Jampp specializes in boosting mobile sales for client's apps via RTB advertising. Mounted on a real-time Big Data and Machine Learning infrastructure that captures and analyze billions of data points per hour to maximize return on spend.
As a technical leader of a five people team, I was in charge of building heterogeneous ML systems which would improve relevant business metrics and problems. We addressed topics that ranged fraud, product recommendations, user segmentations and clusterings, via unsupervised and supervised Machine/Deep Learning algorithms.
Some of the projects deployed were:
Deep Clustering algorithms on mobile user sessions to create embeddings from user behaviour to user characterization as input for clustering algorithms based on w2v embeddings. Increase of +10% of CPI in all tests.

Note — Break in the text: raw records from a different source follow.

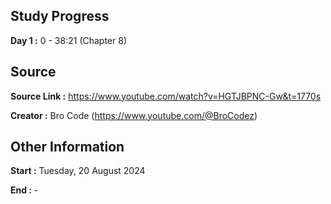 ## Study Progress

**Day 1		:** 0 - 38:21 (Chapter 8)

## Source

**Source Link	:** https://www.youtube.com/watch?v=HGTJBPNC-Gw&t=1770s

**Creator		:** Bro Code (https://www.youtube.com/@BroCodez)

## Other Information

**Start		:** Tuesday, 20 August 2024

**End			:** -

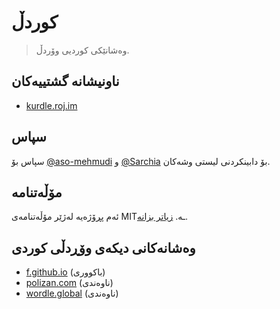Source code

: # کوردڵ

> وەشانێکی کوردیی وۆردڵ.

## ناونیشانە گشتییەکان

- [kurdle.roj.im](https://kurdle.roj.im)

## سپاس

سپاس بۆ [@aso-mehmudi](https://github.com/@aso-mehmudi) و
[@Sarchia](https://github.com/Sarchia) بۆ دابینکردنی لیستی وشەکان.

## مۆڵەتنامە

ئەم پڕۆژەیە لەژێر مۆڵەتنامەی MITـە. [زیاتر بزانە](./LICENSE).

## وەشانەکانی دیکەی وۆڕدڵی کوردی

- [f.github.io](https://f.github.io/wordle-kurdi) (باکووری)
- [polizan.com](https://polizan.com) (ناوەندی)
- [wordle.global](https://wordle.global/ckb) (ناوەندی)
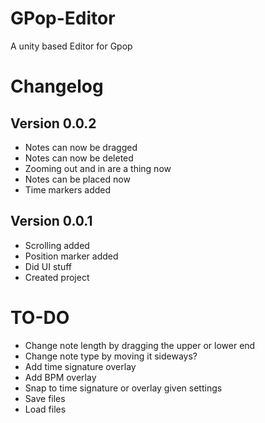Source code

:# GPop-Editor
A unity based Editor for Gpop

# Changelog
## Version 0.0.2
* Notes can now be dragged
* Notes can now be deleted
* Zooming out and in are a thing now
* Notes can be placed now
* Time markers added
## Version 0.0.1
* Scrolling added
* Position marker added
* Did UI stuff
* Created project

# TO-DO
* Change note length by dragging the upper or lower end
* Change note type by moving it sideways?
* Add time signature overlay
* Add BPM overlay
* Snap to time signature or overlay given settings
* Save files
* Load files
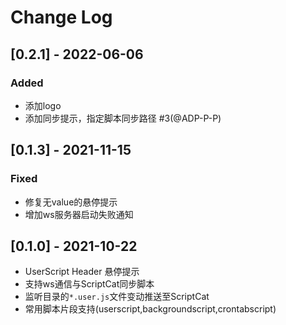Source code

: # Change Log

## [0.2.1] - 2022-06-06

### Added

- 添加logo
- 添加同步提示，指定脚本同步路径 #3(@ADP-P-P)

## [0.1.3] - 2021-11-15

### Fixed

- 修复无value的悬停提示
- 增加ws服务器启动失败通知

## [0.1.0] - 2021-10-22

- UserScript Header 悬停提示
- 支持ws通信与ScriptCat同步脚本
- 监听目录的`*.user.js`文件变动推送至ScriptCat
- 常用脚本片段支持(userscript,backgroundscript,crontabscript)
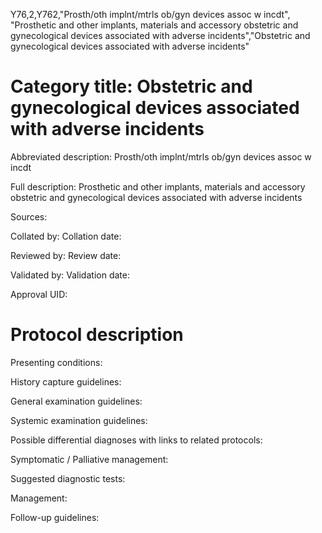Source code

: Y76,2,Y762,"Prosth/oth implnt/mtrls ob/gyn devices assoc w incdt", "Prosthetic and other implants, materials and accessory obstetric and gynecological devices associated with adverse incidents","Obstetric and gynecological devices associated with adverse incidents"
# Category title: Obstetric and gynecological devices associated with adverse incidents

Abbreviated description: Prosth/oth implnt/mtrls ob/gyn devices assoc w incdt

Full description: Prosthetic and other implants, materials and accessory obstetric and gynecological devices associated with adverse incidents

Sources:

Collated by:
Collation date:

Reviewed by:
Review date:

Validated by:
Validation date:

Approval UID:

# Protocol description

Presenting conditions:

History capture guidelines:

General examination guidelines:

Systemic examination guidelines:

Possible differential diagnoses with links to related protocols:

Symptomatic / Palliative management:

Suggested diagnostic tests:

Management:

Follow-up guidelines:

Generic Product recommendations tool for all mobile apps using the open-source Surprise lib and Airflow. Improved CPA by +35% and CTR by +5% in all product tests.
Researched the state of the art on Randomized Control Trials (also known as A/B tests) for the ad industry. Documented and evangelized proper RCT operations for sales and business teams for the current ad-RCT product. The solution provided statistical validity to +5% of uplift in advertising spend.
Researched, modeled and deployed an anti-fraud algorithm using complex statistical and clustering methods to tackle publishers engaged in click-spamming and click-injection. The solution helped account managers to save accounts that ran budgets in excess of one million dollars.
Researched, prototyped , developed and fully integrated a customer segmentation algorithm in Python. Tested with Random Forests, Logistic Regression and Naive Bayes models to score users in their propensity to make an in-app-purchase based on past behaviour. This project lead to a clear increase of the RTB revenue stream of the company.
Wrote, edited and reviewed the company’s technical blog posts on data science.
Implemented an internal data-science visualization web-app with Bokeh. This portal allows non-tech users to interact with Data's product with rich interactive visualizations.
Helped design and implement the ETL pipeline using Airflow for all products owned by the Data Science Team and using the infrastructure built over Hive, Presto, S3 and MySQL.
Promoted the in-company use of SQL querying, Python and Jupyter Notebooks to non-technical users by providing hands-on training and online slack discussions. This empowered users to build their own tailored analytics solutions to business-related problems, without solely relying on tech data-teams.